EXERCISE INPUTS:
§ §
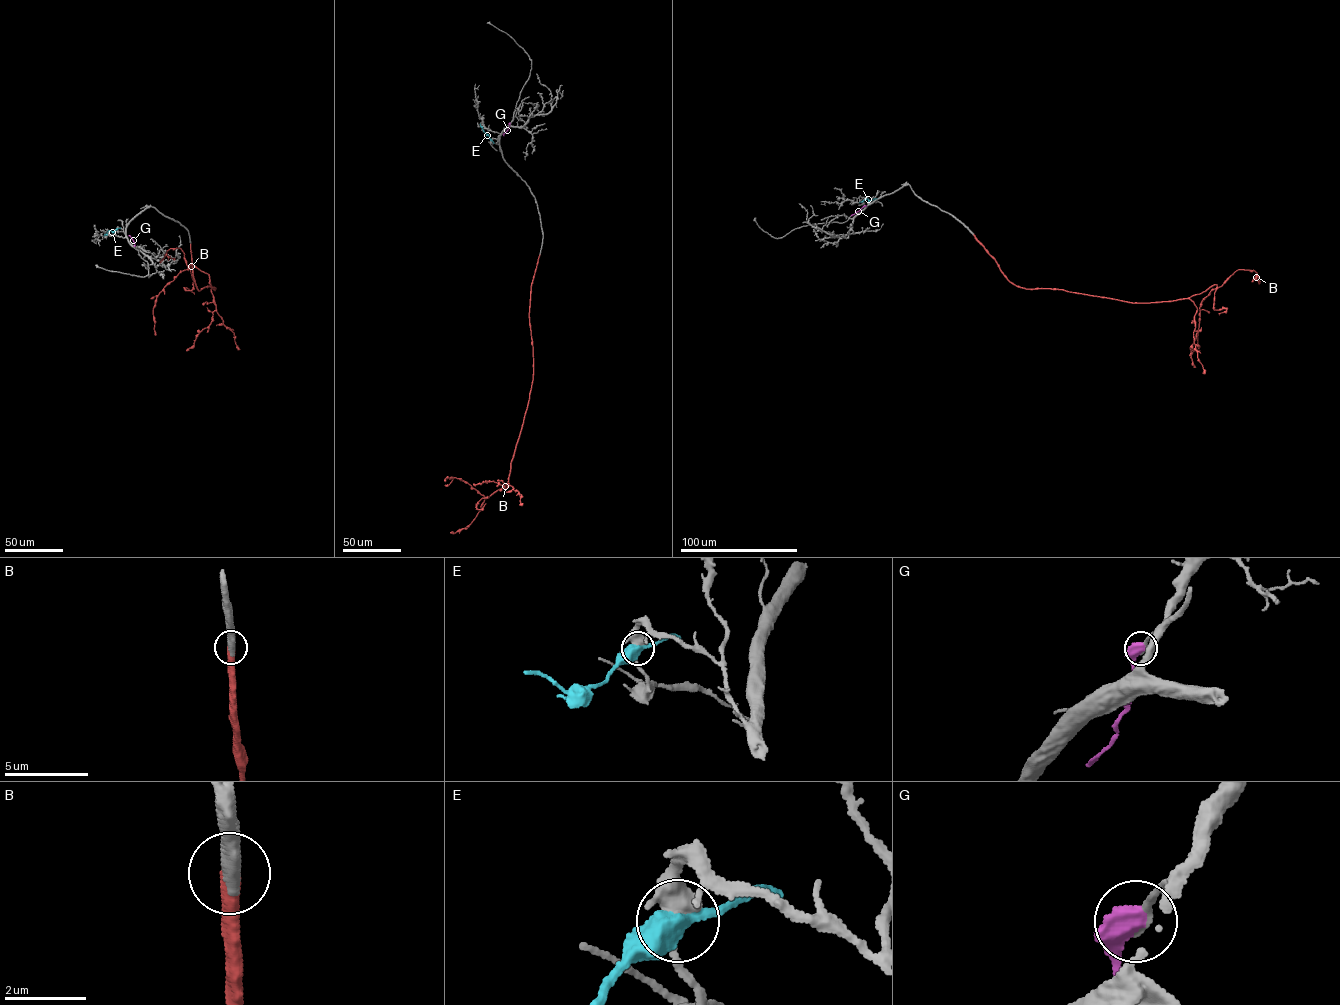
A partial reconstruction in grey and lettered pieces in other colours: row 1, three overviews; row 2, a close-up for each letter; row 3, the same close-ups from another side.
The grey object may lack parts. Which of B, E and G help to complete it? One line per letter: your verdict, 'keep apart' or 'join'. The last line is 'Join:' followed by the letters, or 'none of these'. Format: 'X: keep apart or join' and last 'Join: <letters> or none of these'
§ §
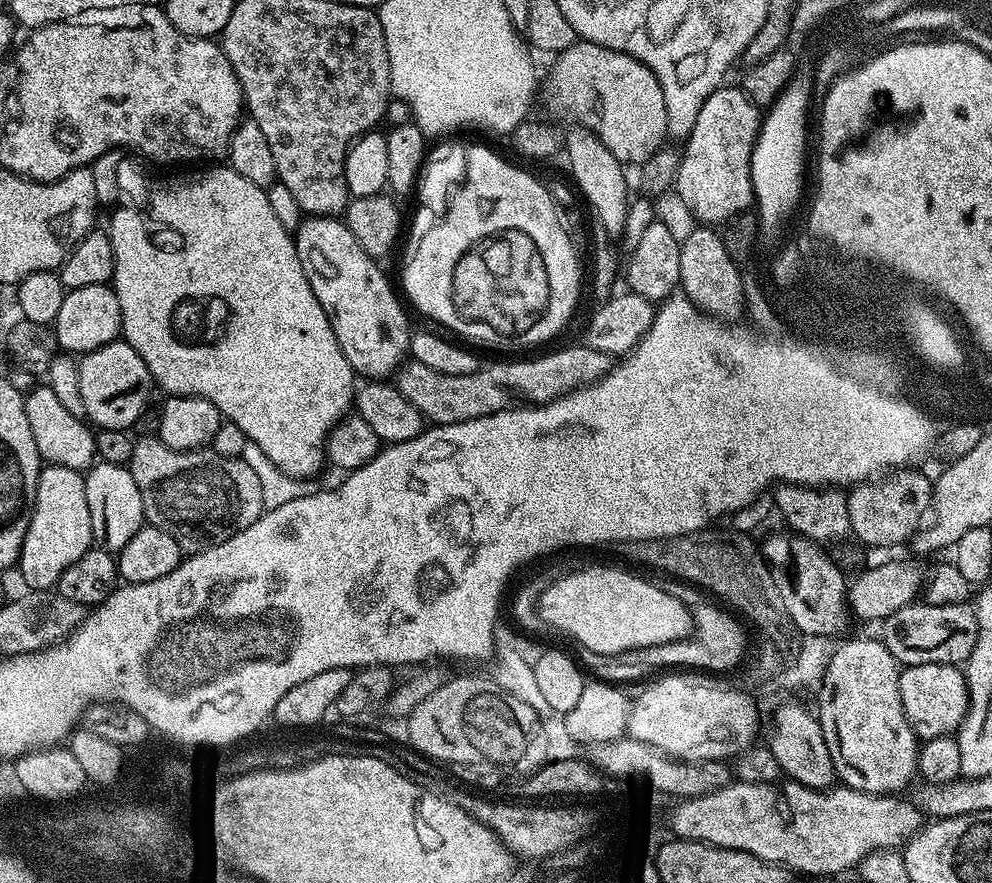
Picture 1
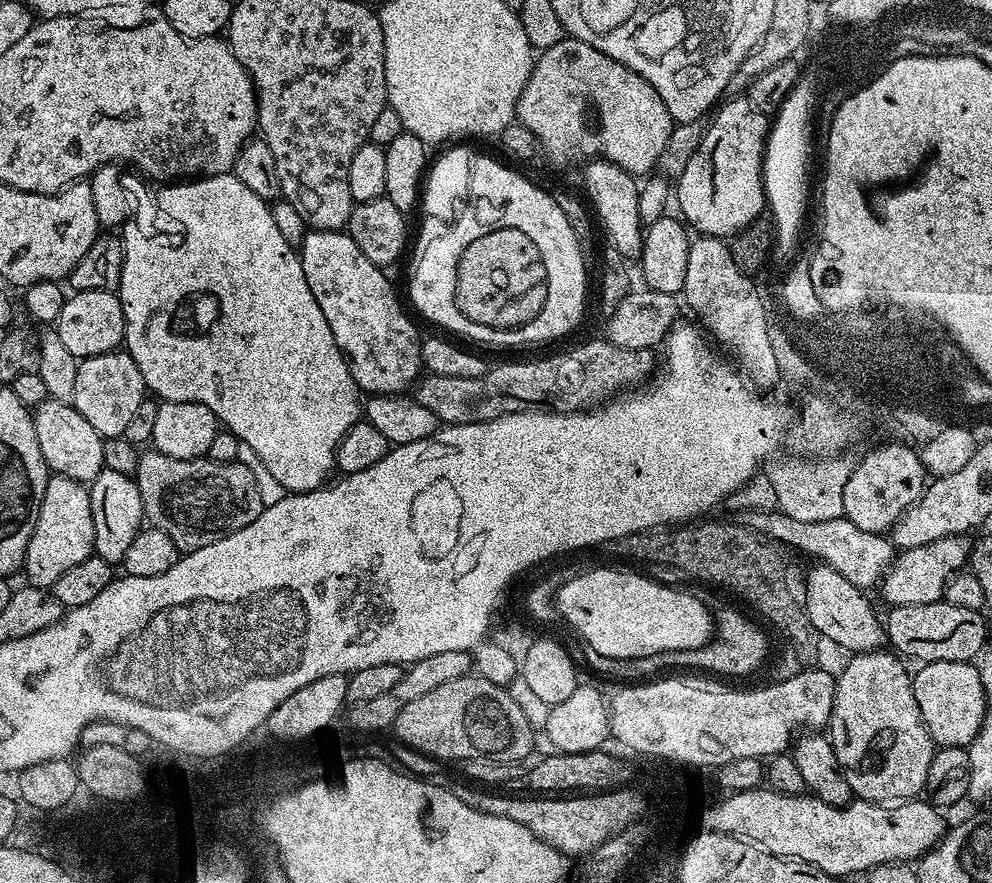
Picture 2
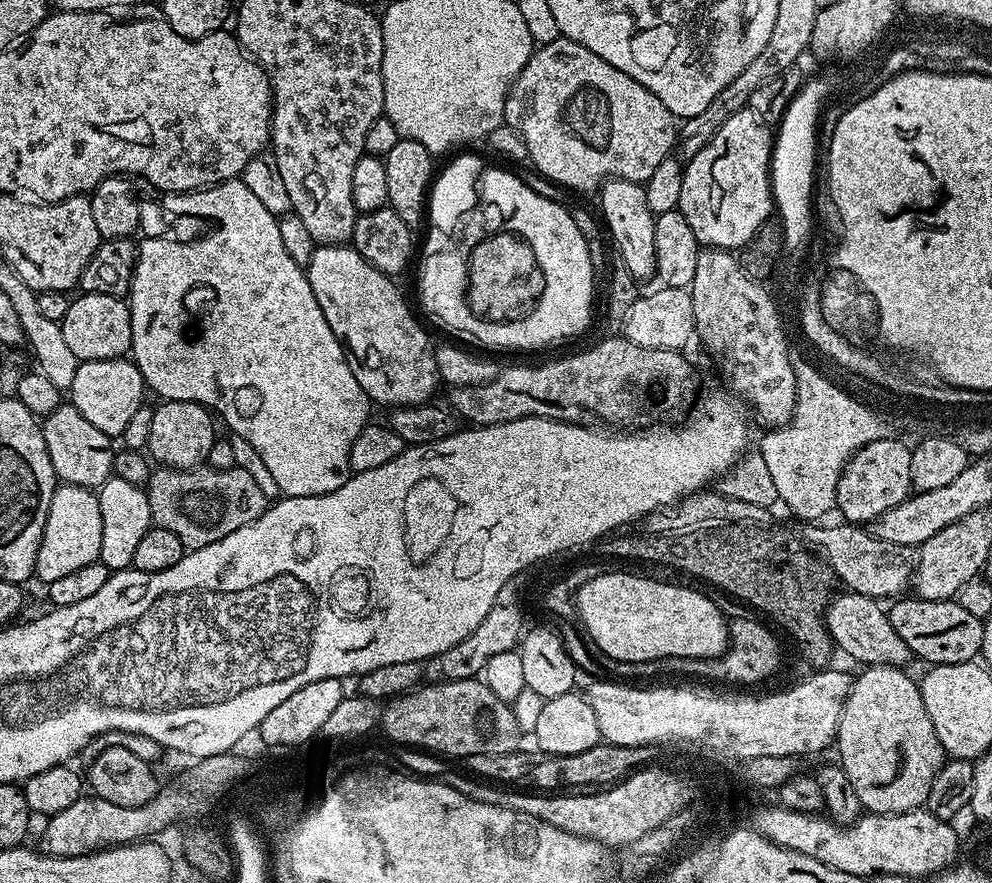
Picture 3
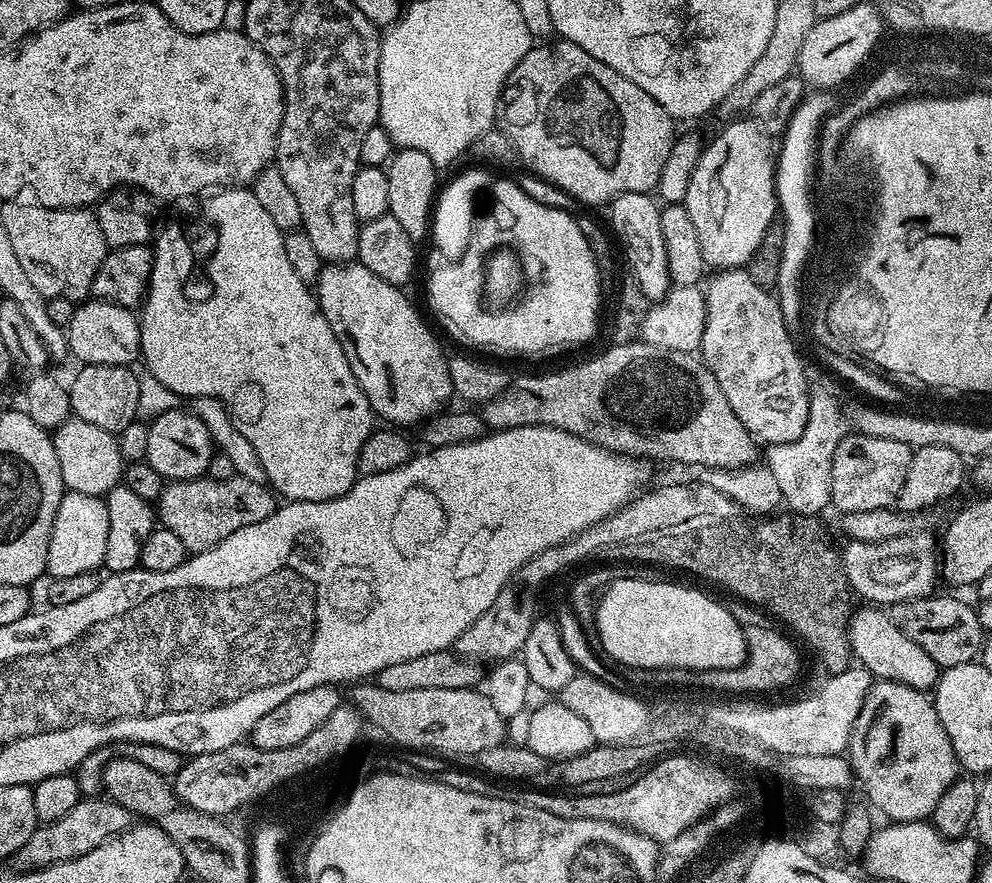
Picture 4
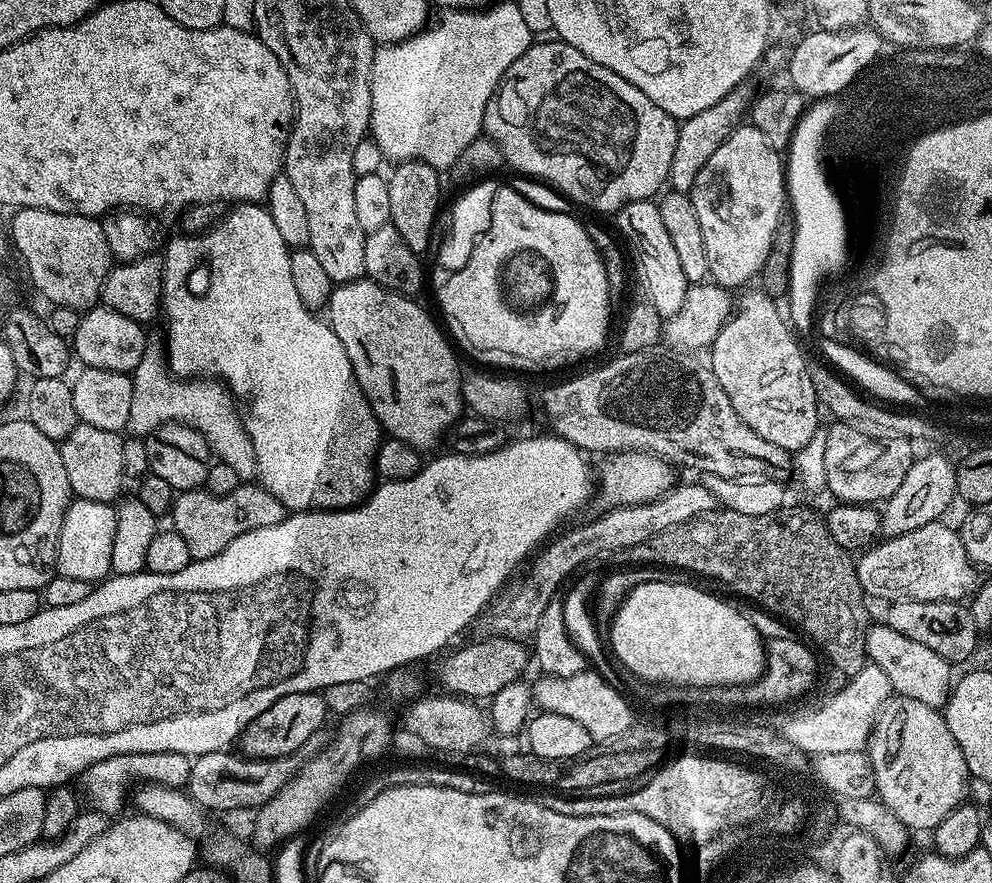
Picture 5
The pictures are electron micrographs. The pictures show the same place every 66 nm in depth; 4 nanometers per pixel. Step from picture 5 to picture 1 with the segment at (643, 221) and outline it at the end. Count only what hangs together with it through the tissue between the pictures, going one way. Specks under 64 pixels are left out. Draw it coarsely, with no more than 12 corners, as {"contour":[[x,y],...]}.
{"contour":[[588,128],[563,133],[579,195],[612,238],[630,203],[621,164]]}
§ §
Show all lines in the entries above where the string "letter" appears.

YOUR SOLUTION:
A partial reconstruction in grey and lettered pieces in other colours: row 1, three overviews; row 2, a close-up for each letter; row 3, the same close-ups from another side.
The grey object may lack parts. Which of B, E and G help to complete it? One line per letter: your verdict, 'keep apart' or 'join'. The last line is 'Join:' followed by the letters, or 'none of these'. Format: 'X: keep apart or join' and last 'Join: <letters> or none of these'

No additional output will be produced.